Question

If zeros of quadratic polynomial of x^2-(k+2)x+(k+1) are equal then the value of k is?

Answer 1

Gɪᴠᴇɴ :-

• zeros of quadratic polynomial of x^2-(k+2)x+(k+1) are equal...

Tᴏ Fɪɴᴅ :-

• Value of k ?

ᴄᴏɴᴄᴇᴘᴛ ᴜsᴇᴅ :-

If A•x^2 + B•x + C = 0 ,is any quadratic equation,

then its discriminant is given by :-

☛ D = B^2 - 4•A•C

• If D = 0 , then the given quadratic equation has real and equal roots.

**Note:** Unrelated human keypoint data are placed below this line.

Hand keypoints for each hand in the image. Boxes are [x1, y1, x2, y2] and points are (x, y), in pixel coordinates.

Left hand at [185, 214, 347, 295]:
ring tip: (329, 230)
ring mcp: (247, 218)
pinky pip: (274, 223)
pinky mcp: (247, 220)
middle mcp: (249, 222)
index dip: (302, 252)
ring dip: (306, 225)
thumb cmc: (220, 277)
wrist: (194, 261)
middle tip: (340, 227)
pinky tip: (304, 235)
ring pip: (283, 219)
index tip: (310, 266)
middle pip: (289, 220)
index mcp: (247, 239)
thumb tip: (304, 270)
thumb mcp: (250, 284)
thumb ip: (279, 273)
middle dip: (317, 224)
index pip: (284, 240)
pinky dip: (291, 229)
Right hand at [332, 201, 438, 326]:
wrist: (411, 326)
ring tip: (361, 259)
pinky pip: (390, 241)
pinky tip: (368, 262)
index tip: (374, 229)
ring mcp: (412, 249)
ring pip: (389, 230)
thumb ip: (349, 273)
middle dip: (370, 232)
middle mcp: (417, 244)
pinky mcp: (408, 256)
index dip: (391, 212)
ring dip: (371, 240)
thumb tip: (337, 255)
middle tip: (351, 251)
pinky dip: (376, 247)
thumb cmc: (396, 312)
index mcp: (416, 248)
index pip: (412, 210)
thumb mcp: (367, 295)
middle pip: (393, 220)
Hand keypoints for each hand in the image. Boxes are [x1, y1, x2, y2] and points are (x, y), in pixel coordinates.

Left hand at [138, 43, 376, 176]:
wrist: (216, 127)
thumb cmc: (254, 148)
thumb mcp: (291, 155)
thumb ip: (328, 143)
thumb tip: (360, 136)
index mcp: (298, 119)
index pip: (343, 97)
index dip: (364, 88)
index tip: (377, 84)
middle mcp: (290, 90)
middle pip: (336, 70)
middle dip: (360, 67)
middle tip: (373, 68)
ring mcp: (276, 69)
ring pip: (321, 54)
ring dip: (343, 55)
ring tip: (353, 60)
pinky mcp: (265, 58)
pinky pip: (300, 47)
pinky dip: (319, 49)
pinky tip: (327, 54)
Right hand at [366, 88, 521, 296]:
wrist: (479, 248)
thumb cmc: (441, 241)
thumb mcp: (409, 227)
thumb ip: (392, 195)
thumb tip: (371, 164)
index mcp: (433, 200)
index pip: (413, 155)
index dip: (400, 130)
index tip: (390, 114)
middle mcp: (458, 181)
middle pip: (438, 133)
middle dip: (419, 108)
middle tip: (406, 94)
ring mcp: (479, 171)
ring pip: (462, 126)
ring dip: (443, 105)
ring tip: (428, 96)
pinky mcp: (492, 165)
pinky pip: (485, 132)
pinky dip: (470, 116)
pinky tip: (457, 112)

• If D > 0 , then the given quadratic equation has real and distinct roots.

• If D < 0 , then the given quadratic equation has unreal (imaginary) roots...

Sᴏʟᴜᴛɪᴏɴ :-

Comparing The Given Polynomial x^2-(k+2)x+(k+1) = 0 with A•x^2 + B•x + C = 0 we get :-

➼ A = 1

➼ B = - (k + 2)

➼ C = (k + 1)

Now, we Have given That, Zeros of the Given Polynomial are Equal.

Therefore,

➼ D = B^2 - 4•A•C = 0

➼ [-(k + 2)]² - 4 * 1 * (k + 1) = 0

➼ [ (k + 2)² ] - 4(k + 1) = 0

➼ [ k² + 4k + 4 ] - 4k - 4 = 0

➼ k² + 4k + 4 - 4k - 4 = 0

➼ k² + (4k - 4k) + (4 - 4) = 0

➼ k² + 0 + 0 = 0

➼ k² = 0

➼ k = 0

Hence, value of k will be 0(Zero).